DXは、3つのステップを経て実現されます。各ステップで達成される内容を確認していきましょう。
ステップ1:「デジタイゼーション(Digitization)」~アナログをデジタルに~
「デジタイゼーション」は、DXに至る最初のステップです。情報の記録を紙などで物理的に保存する方法から、デジタルデータによる記録に置き換えるなどの方法です。実際に経済産業省が2020年12月28日に公表した「DXレポート2(中間取りまとめ)」では、「アナログ・物理的データのデジタルデータ化」と記されています。一例を以下に示します。
・紙の契約書をPDFに変更する
・FAXでの送信を、電子メールやビジネスチャットに変更する
・対面で行っていた商談を、オンライン会議システムの活用に切り替える
この段階での主な目的は、業務効率化やコストの削減、ペーパーレスによる紙の節約です。業務プロセスの変更は、行われないケースが多いでしょう。
現行の業務プロセスを踏襲しながら、デジタル技術を導入するといったケースが一般的です。

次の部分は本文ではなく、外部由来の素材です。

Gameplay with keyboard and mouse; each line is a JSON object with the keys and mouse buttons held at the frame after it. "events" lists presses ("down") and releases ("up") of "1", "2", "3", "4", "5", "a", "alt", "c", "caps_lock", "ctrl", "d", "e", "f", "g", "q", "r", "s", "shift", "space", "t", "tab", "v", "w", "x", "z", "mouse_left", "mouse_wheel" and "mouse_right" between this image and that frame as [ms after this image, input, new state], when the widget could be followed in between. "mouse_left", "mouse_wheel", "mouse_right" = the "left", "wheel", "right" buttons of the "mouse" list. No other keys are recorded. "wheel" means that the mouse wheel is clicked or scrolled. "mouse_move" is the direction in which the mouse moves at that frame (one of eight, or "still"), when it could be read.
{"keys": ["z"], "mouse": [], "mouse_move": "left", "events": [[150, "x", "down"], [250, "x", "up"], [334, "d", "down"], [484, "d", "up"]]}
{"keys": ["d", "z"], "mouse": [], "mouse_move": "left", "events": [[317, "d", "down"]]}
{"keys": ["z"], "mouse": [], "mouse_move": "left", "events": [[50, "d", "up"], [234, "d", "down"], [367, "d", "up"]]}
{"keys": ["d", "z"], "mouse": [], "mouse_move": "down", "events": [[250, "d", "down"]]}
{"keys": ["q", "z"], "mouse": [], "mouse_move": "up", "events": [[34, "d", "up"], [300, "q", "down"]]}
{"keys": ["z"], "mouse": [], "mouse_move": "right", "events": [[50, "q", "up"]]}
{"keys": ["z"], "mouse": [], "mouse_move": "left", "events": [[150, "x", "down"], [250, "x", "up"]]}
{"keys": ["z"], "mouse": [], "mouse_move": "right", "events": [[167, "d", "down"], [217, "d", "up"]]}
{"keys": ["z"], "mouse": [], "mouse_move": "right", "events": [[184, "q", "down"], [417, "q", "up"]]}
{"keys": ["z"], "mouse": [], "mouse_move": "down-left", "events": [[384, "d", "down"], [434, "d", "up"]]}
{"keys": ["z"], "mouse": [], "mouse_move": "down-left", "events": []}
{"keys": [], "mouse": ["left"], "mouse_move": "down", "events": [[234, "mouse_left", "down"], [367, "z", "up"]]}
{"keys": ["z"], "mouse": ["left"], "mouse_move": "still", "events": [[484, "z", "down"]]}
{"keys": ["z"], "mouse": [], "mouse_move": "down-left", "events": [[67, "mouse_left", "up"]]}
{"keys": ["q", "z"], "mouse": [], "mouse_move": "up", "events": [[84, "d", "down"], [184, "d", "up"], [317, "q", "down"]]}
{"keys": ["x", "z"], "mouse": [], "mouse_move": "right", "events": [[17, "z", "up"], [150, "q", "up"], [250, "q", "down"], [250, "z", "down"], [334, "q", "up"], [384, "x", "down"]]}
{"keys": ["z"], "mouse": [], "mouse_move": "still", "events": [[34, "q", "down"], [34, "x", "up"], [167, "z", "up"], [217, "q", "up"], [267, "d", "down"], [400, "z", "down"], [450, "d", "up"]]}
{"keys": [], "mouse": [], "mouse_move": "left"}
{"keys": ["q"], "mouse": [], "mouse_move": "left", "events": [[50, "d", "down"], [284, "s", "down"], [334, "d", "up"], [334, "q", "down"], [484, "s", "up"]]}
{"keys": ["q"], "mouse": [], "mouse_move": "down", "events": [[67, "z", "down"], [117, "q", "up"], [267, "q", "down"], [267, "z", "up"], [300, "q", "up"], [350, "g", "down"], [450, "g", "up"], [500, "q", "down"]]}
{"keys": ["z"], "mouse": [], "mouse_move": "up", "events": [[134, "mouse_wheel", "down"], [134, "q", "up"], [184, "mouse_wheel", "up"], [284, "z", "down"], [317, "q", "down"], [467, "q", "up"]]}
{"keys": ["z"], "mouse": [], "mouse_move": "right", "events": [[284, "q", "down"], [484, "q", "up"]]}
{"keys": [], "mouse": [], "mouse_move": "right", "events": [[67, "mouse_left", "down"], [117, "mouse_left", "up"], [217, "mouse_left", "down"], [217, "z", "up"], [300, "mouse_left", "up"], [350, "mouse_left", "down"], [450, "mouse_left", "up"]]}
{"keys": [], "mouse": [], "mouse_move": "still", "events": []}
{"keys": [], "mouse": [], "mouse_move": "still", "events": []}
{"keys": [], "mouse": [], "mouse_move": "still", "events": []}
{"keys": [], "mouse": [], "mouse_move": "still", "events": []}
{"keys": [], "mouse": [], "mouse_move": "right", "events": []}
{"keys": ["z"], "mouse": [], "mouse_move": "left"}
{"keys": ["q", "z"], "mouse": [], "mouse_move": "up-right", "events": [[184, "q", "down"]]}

ステップ2:「デジタライゼーション(Digitalization)」~デジタルで業務を効率化~
デジタライゼーションは、特定の業務について、デジタル技術やデジタルデータを用いて効率化・自動化する手法です。業務のプロセスにメスを入れる点が、ステップ1のデジタイゼーションとは異なります。「DXレポート2(中間取りまとめ)」では、「個別の業務・製造プロセスのデジタル化」と記されています。以下の取り組みはその一例です。
・ワークフローシステムの導入による、申請承認プロセスの自動化
・RPAの活用による、データ入力や操作の自動化
・SFA/CRM導入による、営業プロセスや顧客対応の管理
・IoTの導入による、工場のモニタリング
デジタライゼーションの主な目的は、業務の生産性向上や省力化・省人化、リードタイムの短縮です。
一方で、取り組み自体は単一の組織や業務だけでもよく、社内全体を巻き込むことまでは求められません。
ステップ3(ゴール):「DX」~ビジネスを変革し、価値を創る~
DXは、全社規模で取り組む業務改革です。製品・サービスの導入や業務プロセスの改善だけでなく、ビジネスモデル、さらには、組織や企業文化、企業風土も変革します。「DXレポート2(中間取りまとめ)」では、「組織横断/全体の業務・製造プロセスのデジタル化、“顧客起点の価値創出”のための事業やビジネスモデルの変革」と記されています。DXの実現につながった取り組みの例を、以下に示します。
・金型加工装置の異常を音で気づく人的スキルを、音センサーを用いたIoTツールで実現。顧客にサブスクリプションサービスとして提供
・注文を紙の伝票からタブレットに変更し、店頭の無人化を実現。業務プロセスも大幅に変革し、人件費と残業時間の削減を実現
・食事補助制度の申請を簡略化。システムは生成AIを用いて自社開発。完成したシステムは、ビジネス用のWebアプリとして外販を開始
DXの主な目的は、新たな価値の創造と持続的な成長です。事業環境が大きく変化する時代への対応や、社会のニーズに対応するビジネスづくりに適しています。